# frecuencias necesarias para notas



## cesar555 (Nov 11, 2007)

Estoy tratando de hacer un sintetizador muy sencillo con un FPGA pero estoy emitiendo el sonido con un buzzer. Sera que alguien me pueda decir las frecuencias de las notas musicales que puedo ocupar? Es que estoy usando unas frecuencias pero suenan a ruido todas. Espero que me puedan ayudar    gracias


----------



## Fogonazo (Nov 11, 2007)

Tal vez esto te sirva

http://www.latecladeescape.com/w0/content/view/94/49/1/1/


----------



## cesar555 (Nov 12, 2007)

Muchisimas gracias


----------



## gabrielg (Nov 15, 2007)

Hola cesar555

Las frecuencias musicales se calculan con esta formula del dibujo (alguien debería decirme como se adjunta un gráfico para que se vea aquí).

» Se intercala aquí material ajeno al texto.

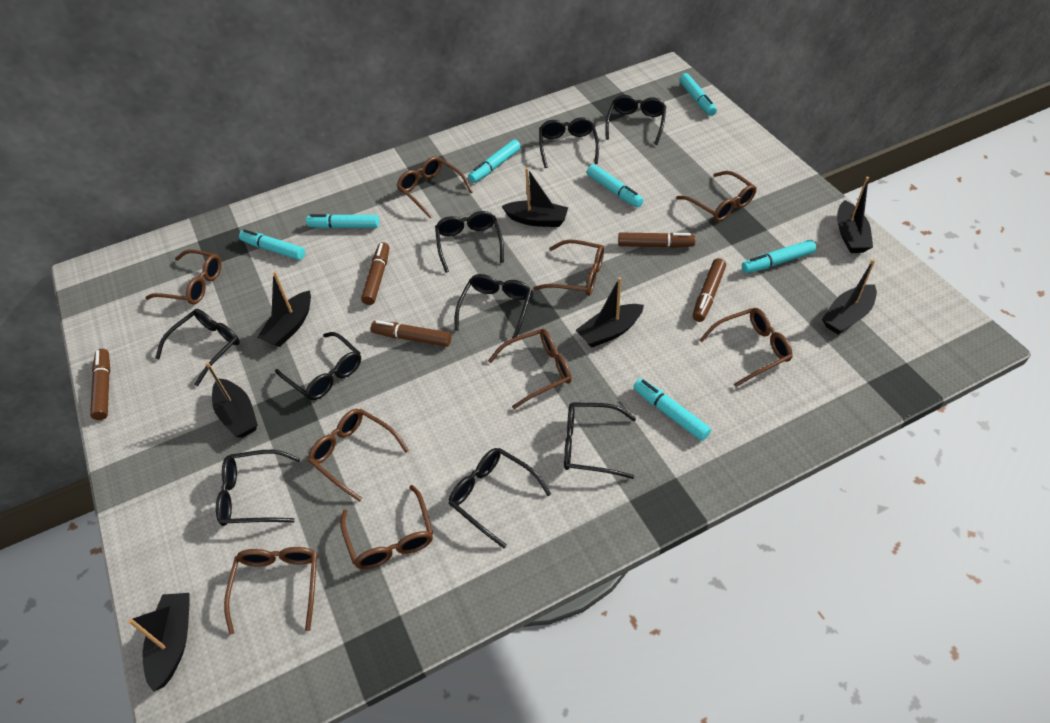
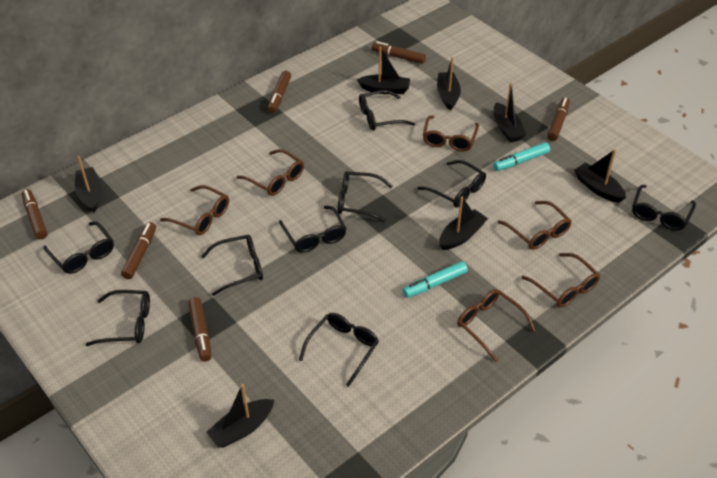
brown glasses: [145,249,221,304] [224,547,318,635] [308,409,409,502] [340,485,433,569] [397,156,473,218] [488,329,572,409] [533,239,604,296] [676,171,757,222] [700,308,793,387] = 9 -> [160,185,229,235] [237,149,304,196] [423,115,479,152] [457,289,536,362] [498,201,572,250] [521,253,600,308] = 6
brown marker: [90,349,110,420] [361,242,389,305] [371,320,451,347] [618,233,695,248] [693,258,726,322] = 5 -> [22,189,48,240] [121,222,156,279] [188,297,212,362] [267,71,291,113] [372,41,426,64] [547,98,570,141] = 6
turquoise marker: [239,229,305,260] [306,214,379,229] [468,139,521,183] [587,164,644,207] [633,378,711,441] [679,73,717,116] [742,240,816,273] = 7 -> [403,261,468,298] [493,142,550,171] = 2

Te adjunto también una planilla excel para que las calcules a todas, solo debes indicar la frecuencia inicial, es decir la del tono mas bajo.

Suerte.


----------



## pepechip (Ago 21, 2008)

se me presenta una duda:
cuando en un pentagrama de musica tenemos 2 notas consecutivas habra que proceder a meter un intervalo sin sonido entre una nota y la otra. Esos intervalos sin sonido como se calcula su duracion.


----------



## gabrielg (Ago 21, 2008)

Cuando hay dos notas consecutivas... no hay silencio, en cuanto termina una de ellas de sonar, la otra comienza.

De existir un silencio entre las notas, se indica con un simbolo que es de silencio. Para cada tiempo de nota (blanca, negra, corchea, etc) existe tambien un silencio.

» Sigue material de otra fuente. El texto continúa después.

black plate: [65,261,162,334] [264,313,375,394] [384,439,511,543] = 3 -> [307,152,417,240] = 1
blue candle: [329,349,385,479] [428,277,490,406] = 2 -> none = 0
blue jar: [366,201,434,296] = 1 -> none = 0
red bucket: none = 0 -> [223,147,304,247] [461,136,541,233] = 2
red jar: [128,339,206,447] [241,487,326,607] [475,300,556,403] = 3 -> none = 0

Te adjunto una partitura para que veas como es esto. Posiblemente te haga falta bajar algo sobre los tiempos o guiate simplemente por tu oido.

Para generar un silencio deberás generar un retardo sin activar las salidas del micro. Suerte.

Si te hace falta mas ayuda, cuenta conmigo. Chau


----------



## DJ DRACO (Ago 21, 2008)

las figuras musicales son las siguientes:
redonda: 4 tiempos
blanca: 2 tiempos
negra: 1 tiempo
corchea: 1/2 tiempo
semicorchea: 1/4 tiempo
fusa: 1/8 tiempo
semifusa: 1/16 tiempo

significa que la base es la negra y las demas son multiplos, tambien existe el punto *.* el cual agregara medio tiempo a cada figura dependiendo su hubicación.

el tema del sintetizador esta muy bueno, yo estudie 14 años musica y audioperceptiva, y si todo te suena mal, es pq usas un parlante de mala calidad, segun vos dijiste es un buzzer, eso no es recomendable para obtener un buen sonido de calidad.


----------